BY JANICE GIBBS
TELEGRAM STAFF WRITER
Brigade Command Sgt. Maj. Glen Vela turned the wire cage, Col. Kevin Vizzarri, commander of 166th Aviation Brigade, selected the ball and called out the number as players in the bingo tournament hurried to be the first to fill their cards.
Members of the aviation brigade and their families were at the William R. Courtney Texas State Veterans Home in Temple on Monday to commemorate Memorial Day with veterans by playing a little bingo, eating some cake and visiting.
Vizzarri said he hoped the veterans understood that the soldiers appreciated everything that had been done before them.
“They paved the way for us,” he said. “They set the example and they motivated us to do what we had to do.”
The visit from the active duty soldier provides a sense of security to the residents of the veteran’s home, said veteran John C. Fischer. Fischer served in the Army and Navy for 22 years from 1957-1978. “They know they are still protected,” Fischer said.
Charles Tibbets, a veteran of World War II and a resident at the veteran’s home, said he was having a good time as he snacked on his cup of ice cream. The modern Army is better equipped and has benefitted from technology, Vizzarri said. “Some of these veterans weren’t equipped sufficiently and others didn’t receive the support of the American people,” he said.

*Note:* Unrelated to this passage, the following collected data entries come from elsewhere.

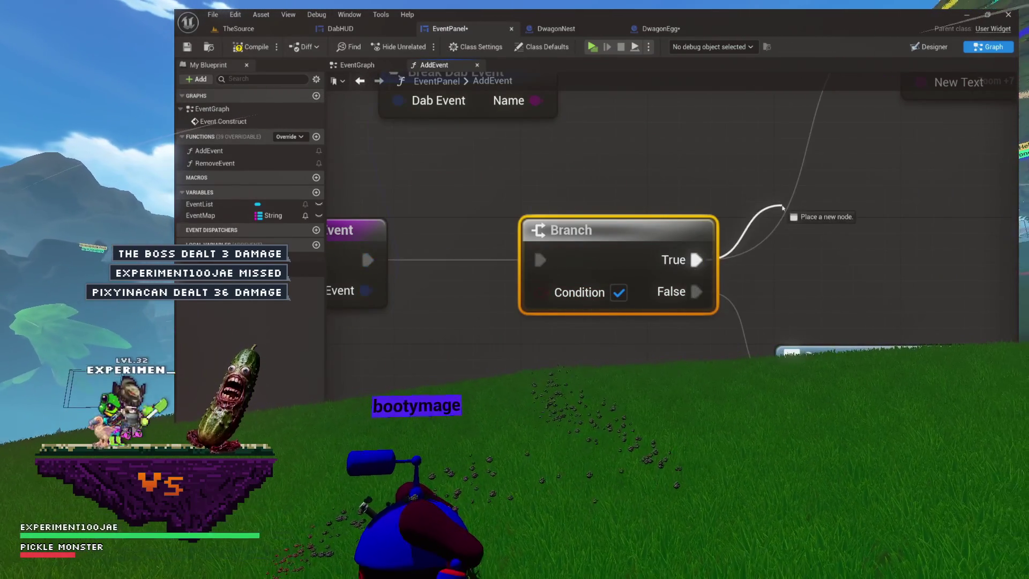
pyautogui.moveTo(782, 208); pyautogui.dragTo(638, 185)
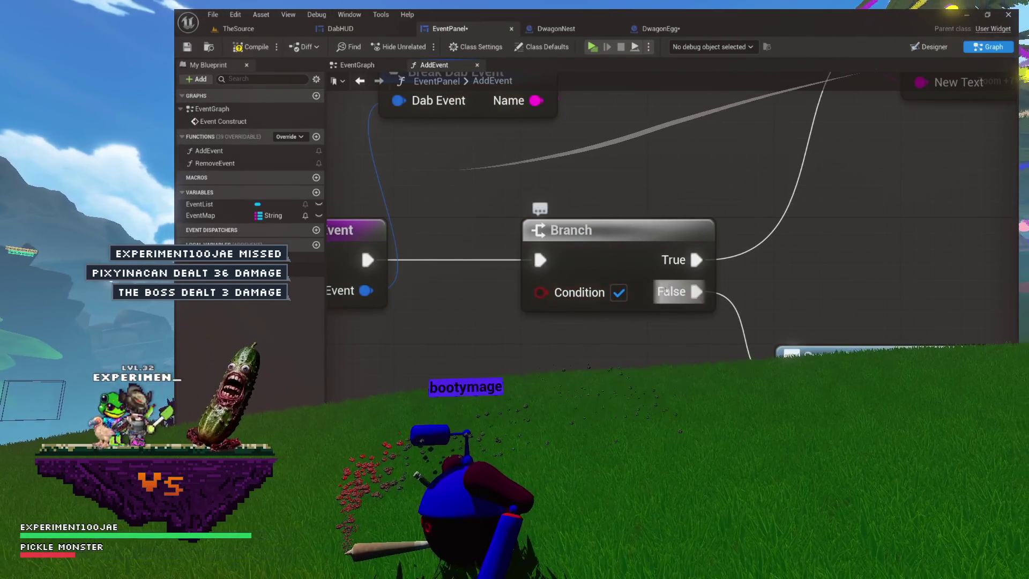
pyautogui.moveTo(731, 322)
pyautogui.mouseDown()
pyautogui.moveTo(643, 260)
pyautogui.moveTo(635, 199)
pyautogui.mouseUp()
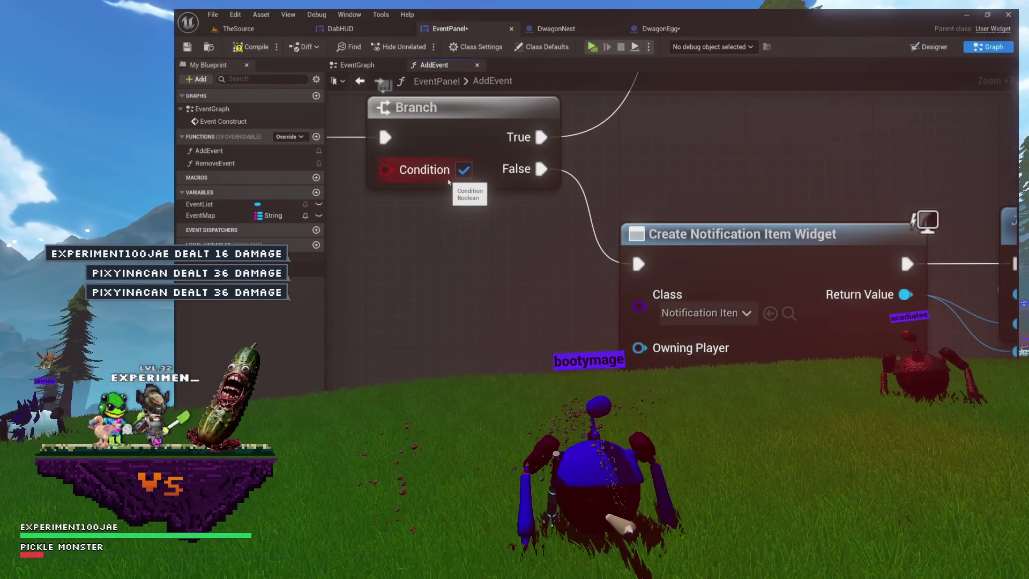
pyautogui.moveTo(449, 183)
pyautogui.mouseDown()
pyautogui.moveTo(517, 276)
pyautogui.moveTo(513, 258)
pyautogui.moveTo(457, 220)
pyautogui.mouseUp()
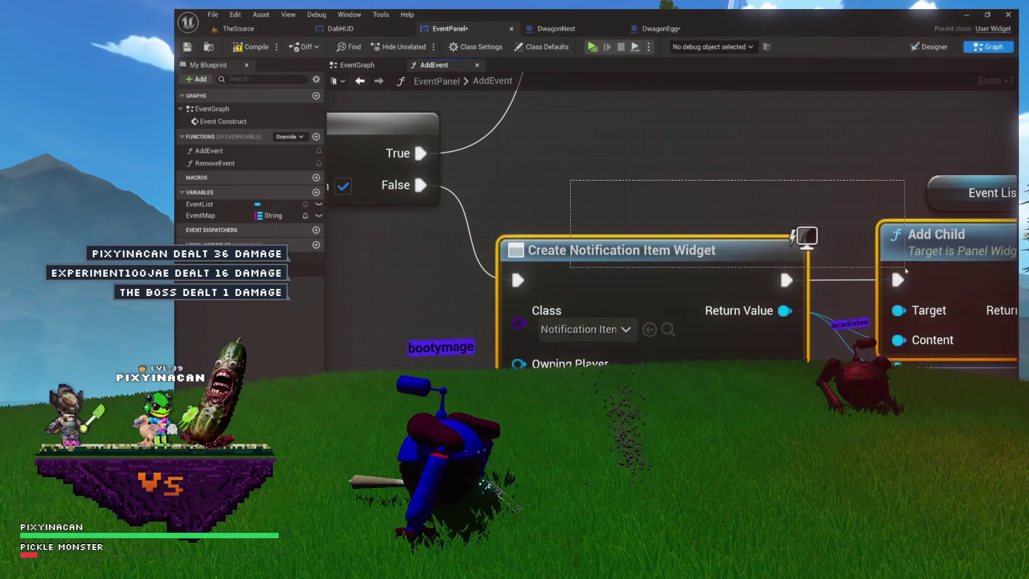
pyautogui.moveTo(757, 215)
pyautogui.mouseDown()
pyautogui.moveTo(841, 294)
pyautogui.moveTo(752, 239)
pyautogui.moveTo(680, 241)
pyautogui.moveTo(699, 301)
pyautogui.mouseUp()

“There’s an unspoken bond between today’s Army and yesterday’s. The veterans are the inspiration.” Col. Kevin Vizzarri, commander of 166th Aviation Brigade
The 166th Aviation Brigade trains National Guard and Army Reserve units from all over the country.
“We have soldiers training all the time mobilized from various states,” Vizzarri said.
Texas, Oklahoma, Michigan and New Hampshire have reservists and guardsmen in training now on North Fort Hood. Missouri is being trained on South Fort Hood.
The 166th Aviation Brigade provides the final training to guard and reserve units prior to deployment.
“About 48 percent of Army aviation is in the guard and reserve,” he said. “When they get the word to deploy they come to us.”
Brigade executive officer Phil Graham said the brigade probably trains about 8,500 individuals a year.
With the draw down taking place in the military, Graham said, there may be more active duty aviation units deployed, however the brigade’s training schedule is currently full.
Lt. Col. Gary Cunningham, battalion commander, said different groups from the brigade visit the Temple veteran’s home regularly.
Cunningham’s father is in a veteran’s home in Wisconsin. “There’s an unspoken bond between today’s Army and yesterday’s,” he said. “The veterans are the inspiration.”
The motivation to serve is the same for both generations, Cunningham said.